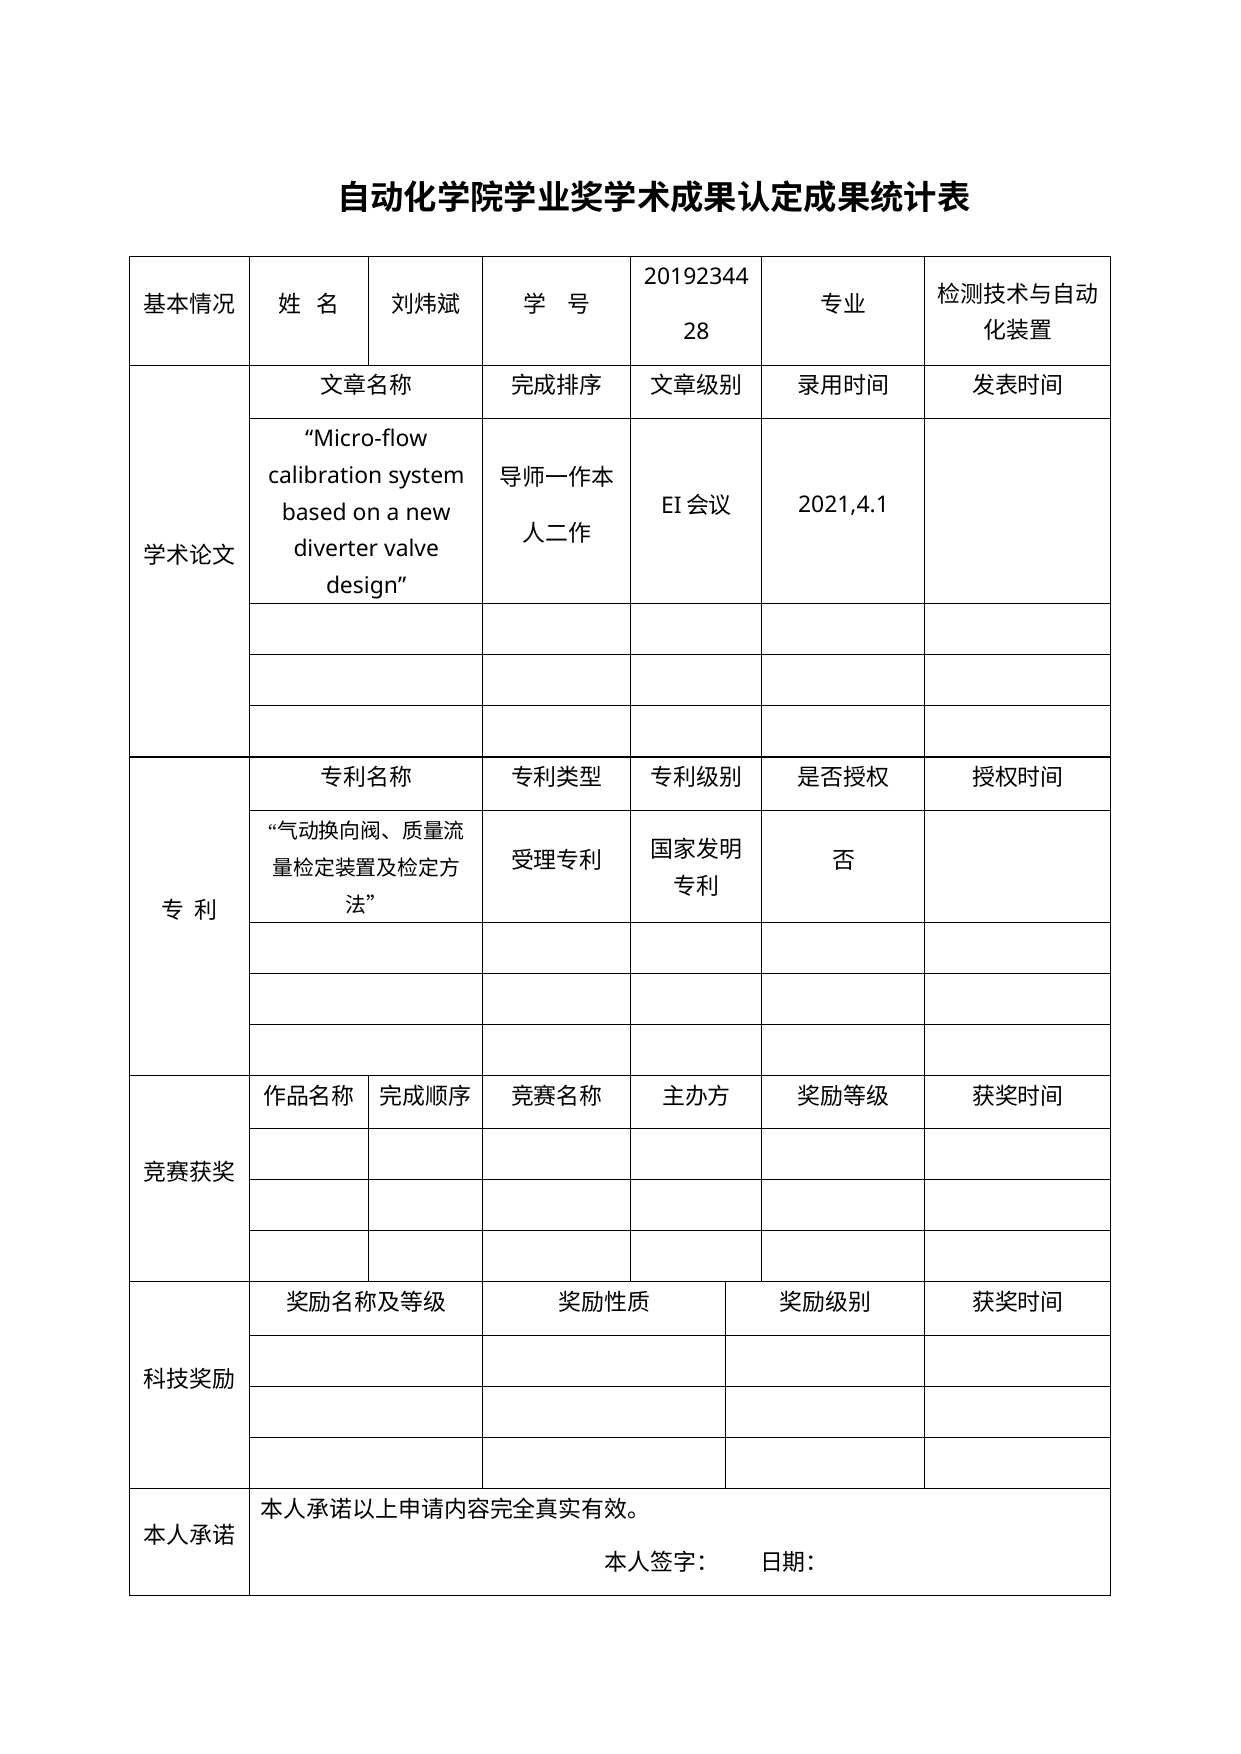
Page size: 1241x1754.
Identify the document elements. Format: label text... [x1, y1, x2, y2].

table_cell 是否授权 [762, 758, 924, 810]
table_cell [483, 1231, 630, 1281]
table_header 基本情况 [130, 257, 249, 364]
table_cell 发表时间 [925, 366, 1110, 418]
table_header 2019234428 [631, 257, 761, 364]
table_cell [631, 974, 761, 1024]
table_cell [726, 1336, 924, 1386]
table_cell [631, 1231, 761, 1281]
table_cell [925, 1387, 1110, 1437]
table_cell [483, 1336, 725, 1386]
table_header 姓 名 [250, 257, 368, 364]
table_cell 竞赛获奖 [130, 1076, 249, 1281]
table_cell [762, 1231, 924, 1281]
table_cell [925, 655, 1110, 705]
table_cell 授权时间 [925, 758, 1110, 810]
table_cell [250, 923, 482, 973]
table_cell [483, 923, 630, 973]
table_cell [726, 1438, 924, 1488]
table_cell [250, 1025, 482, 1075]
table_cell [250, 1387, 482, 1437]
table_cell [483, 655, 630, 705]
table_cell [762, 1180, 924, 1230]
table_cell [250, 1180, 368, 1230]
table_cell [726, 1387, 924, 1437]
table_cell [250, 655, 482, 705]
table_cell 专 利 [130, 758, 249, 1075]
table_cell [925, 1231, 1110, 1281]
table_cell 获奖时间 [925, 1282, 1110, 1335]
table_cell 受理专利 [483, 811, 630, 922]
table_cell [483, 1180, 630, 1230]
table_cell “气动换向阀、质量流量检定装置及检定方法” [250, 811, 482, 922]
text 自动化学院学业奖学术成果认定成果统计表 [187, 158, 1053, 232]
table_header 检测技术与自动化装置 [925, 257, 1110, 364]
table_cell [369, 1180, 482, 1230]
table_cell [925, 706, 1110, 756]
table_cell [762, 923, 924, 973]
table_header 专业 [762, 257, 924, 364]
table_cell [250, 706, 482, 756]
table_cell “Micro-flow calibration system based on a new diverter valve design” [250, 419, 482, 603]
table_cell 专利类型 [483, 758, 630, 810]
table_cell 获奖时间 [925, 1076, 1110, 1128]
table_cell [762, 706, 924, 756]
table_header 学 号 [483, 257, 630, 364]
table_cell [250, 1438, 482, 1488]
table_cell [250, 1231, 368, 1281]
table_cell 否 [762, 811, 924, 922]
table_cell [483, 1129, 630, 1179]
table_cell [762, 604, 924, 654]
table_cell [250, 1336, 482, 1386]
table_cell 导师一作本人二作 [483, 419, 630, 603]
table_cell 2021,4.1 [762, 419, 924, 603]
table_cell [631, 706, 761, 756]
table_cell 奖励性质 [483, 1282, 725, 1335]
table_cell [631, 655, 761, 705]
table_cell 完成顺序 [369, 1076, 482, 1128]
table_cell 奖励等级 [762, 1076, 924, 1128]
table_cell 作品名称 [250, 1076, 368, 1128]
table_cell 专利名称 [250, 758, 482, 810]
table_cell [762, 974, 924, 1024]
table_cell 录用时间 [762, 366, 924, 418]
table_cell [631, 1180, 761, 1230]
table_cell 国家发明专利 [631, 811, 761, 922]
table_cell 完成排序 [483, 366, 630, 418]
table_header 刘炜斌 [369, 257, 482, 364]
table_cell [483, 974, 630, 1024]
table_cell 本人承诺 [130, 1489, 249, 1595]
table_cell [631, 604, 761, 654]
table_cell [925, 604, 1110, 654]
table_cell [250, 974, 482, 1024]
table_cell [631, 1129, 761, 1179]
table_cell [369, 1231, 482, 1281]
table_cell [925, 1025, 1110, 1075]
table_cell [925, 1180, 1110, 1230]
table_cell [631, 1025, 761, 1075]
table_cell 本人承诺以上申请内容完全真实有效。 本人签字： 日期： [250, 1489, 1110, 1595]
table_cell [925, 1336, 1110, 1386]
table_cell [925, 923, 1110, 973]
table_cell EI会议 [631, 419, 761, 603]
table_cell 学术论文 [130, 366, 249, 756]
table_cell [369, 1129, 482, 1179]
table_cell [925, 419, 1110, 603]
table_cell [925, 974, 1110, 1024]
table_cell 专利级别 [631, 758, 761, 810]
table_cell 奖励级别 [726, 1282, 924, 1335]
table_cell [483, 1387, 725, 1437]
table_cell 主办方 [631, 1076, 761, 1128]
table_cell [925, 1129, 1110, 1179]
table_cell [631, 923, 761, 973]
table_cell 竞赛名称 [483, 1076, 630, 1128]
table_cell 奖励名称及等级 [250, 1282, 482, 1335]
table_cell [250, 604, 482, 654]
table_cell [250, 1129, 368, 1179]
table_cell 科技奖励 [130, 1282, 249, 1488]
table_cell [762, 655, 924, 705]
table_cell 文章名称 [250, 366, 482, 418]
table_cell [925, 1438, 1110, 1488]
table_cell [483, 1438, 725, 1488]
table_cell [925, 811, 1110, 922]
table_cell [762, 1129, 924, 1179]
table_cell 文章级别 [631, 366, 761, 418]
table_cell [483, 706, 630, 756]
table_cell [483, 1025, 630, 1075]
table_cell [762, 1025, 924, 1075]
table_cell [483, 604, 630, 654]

• [ABOUT THIS EXERCISE] Return an exact copy of the data above, apart from any pictures.

• [SOLUTION FOR THIS TASK]
Page size: 1241x1754.
Identify the document elements. Format: label text... [x1, y1, x2, y2].

table_cell 是否授权 [762, 758, 924, 810]
table_cell [483, 1231, 630, 1281]
table_header 基本情况 [130, 257, 249, 364]
table_cell 发表时间 [925, 366, 1110, 418]
table_header 2019234428 [631, 257, 761, 364]
table_cell [631, 974, 761, 1024]
table_cell [726, 1336, 924, 1386]
table_cell [631, 1231, 761, 1281]
table_cell [925, 1387, 1110, 1437]
table_cell [483, 1336, 725, 1386]
table_header 姓 名 [250, 257, 368, 364]
table_cell 竞赛获奖 [130, 1076, 249, 1281]
table_cell [762, 1231, 924, 1281]
table_cell [925, 655, 1110, 705]
table_cell 授权时间 [925, 758, 1110, 810]
table_cell [250, 923, 482, 973]
table_cell [483, 923, 630, 973]
table_cell [726, 1438, 924, 1488]
table_cell [250, 1025, 482, 1075]
table_cell [250, 1387, 482, 1437]
table_cell [483, 655, 630, 705]
table_cell [762, 1180, 924, 1230]
table_cell [250, 1180, 368, 1230]
table_cell [726, 1387, 924, 1437]
table_cell [250, 655, 482, 705]
table_cell 专 利 [130, 758, 249, 1075]
table_cell [925, 1231, 1110, 1281]
table_cell 获奖时间 [925, 1282, 1110, 1335]
table_cell 受理专利 [483, 811, 630, 922]
table_cell [483, 1180, 630, 1230]
table_cell “气动换向阀、质量流量检定装置及检定方法” [250, 811, 482, 922]
text 自动化学院学业奖学术成果认定成果统计表 [187, 158, 1053, 232]
table_header 检测技术与自动化装置 [925, 257, 1110, 364]
table_cell [369, 1180, 482, 1230]
table_cell [925, 706, 1110, 756]
table_cell [762, 923, 924, 973]
table_header 专业 [762, 257, 924, 364]
table_cell [250, 706, 482, 756]
table_cell “Micro-flow calibration system based on a new diverter valve design” [250, 419, 482, 603]
table_cell 专利类型 [483, 758, 630, 810]
table_cell 获奖时间 [925, 1076, 1110, 1128]
table_cell [762, 706, 924, 756]
table_header 学 号 [483, 257, 630, 364]
table_cell [250, 1438, 482, 1488]
table_cell [250, 1231, 368, 1281]
table_cell 否 [762, 811, 924, 922]
table_cell [483, 1129, 630, 1179]
table_cell [762, 604, 924, 654]
table_cell [250, 1336, 482, 1386]
table_cell 导师一作本人二作 [483, 419, 630, 603]
table_cell 2021,4.1 [762, 419, 924, 603]
table_cell [631, 706, 761, 756]
table_cell 奖励性质 [483, 1282, 725, 1335]
table_cell [631, 655, 761, 705]
table_cell 完成顺序 [369, 1076, 482, 1128]
table_cell 奖励等级 [762, 1076, 924, 1128]
table_cell 作品名称 [250, 1076, 368, 1128]
table_cell 专利名称 [250, 758, 482, 810]
table_cell [762, 974, 924, 1024]
table_cell 录用时间 [762, 366, 924, 418]
table_cell [631, 1180, 761, 1230]
table_cell 国家发明专利 [631, 811, 761, 922]
table_cell 完成排序 [483, 366, 630, 418]
table_header 刘炜斌 [369, 257, 482, 364]
table_cell [483, 974, 630, 1024]
table_cell 本人承诺 [130, 1489, 249, 1595]
table_cell [631, 604, 761, 654]
table_cell [925, 604, 1110, 654]
table_cell [250, 974, 482, 1024]
table_cell [631, 1129, 761, 1179]
table_cell [369, 1231, 482, 1281]
table_cell [925, 1025, 1110, 1075]
table_cell [925, 1180, 1110, 1230]
table_cell [631, 1025, 761, 1075]
table_cell 本人承诺以上申请内容完全真实有效。 本人签字： 日期： [250, 1489, 1110, 1595]
table_cell [925, 1336, 1110, 1386]
table_cell [925, 923, 1110, 973]
table_cell EI会议 [631, 419, 761, 603]
table_cell 学术论文 [130, 366, 249, 756]
table_cell [369, 1129, 482, 1179]
table_cell [925, 419, 1110, 603]
table_cell [925, 974, 1110, 1024]
table_cell 专利级别 [631, 758, 761, 810]
table_cell 奖励级别 [726, 1282, 924, 1335]
table_cell [483, 1387, 725, 1437]
table_cell 主办方 [631, 1076, 761, 1128]
table_cell [925, 1129, 1110, 1179]
table_cell [631, 923, 761, 973]
table_cell 竞赛名称 [483, 1076, 630, 1128]
table_cell 奖励名称及等级 [250, 1282, 482, 1335]
table_cell [250, 604, 482, 654]
table_cell [250, 1129, 368, 1179]
table_cell 科技奖励 [130, 1282, 249, 1488]
table_cell [762, 655, 924, 705]
table_cell 文章名称 [250, 366, 482, 418]
table_cell [925, 1438, 1110, 1488]
table_cell [483, 1438, 725, 1488]
table_cell [925, 811, 1110, 922]
table_cell [762, 1129, 924, 1179]
table_cell 文章级别 [631, 366, 761, 418]
table_cell [483, 706, 630, 756]
table_cell [483, 1025, 630, 1075]
table_cell [762, 1025, 924, 1075]
table_cell [483, 604, 630, 654]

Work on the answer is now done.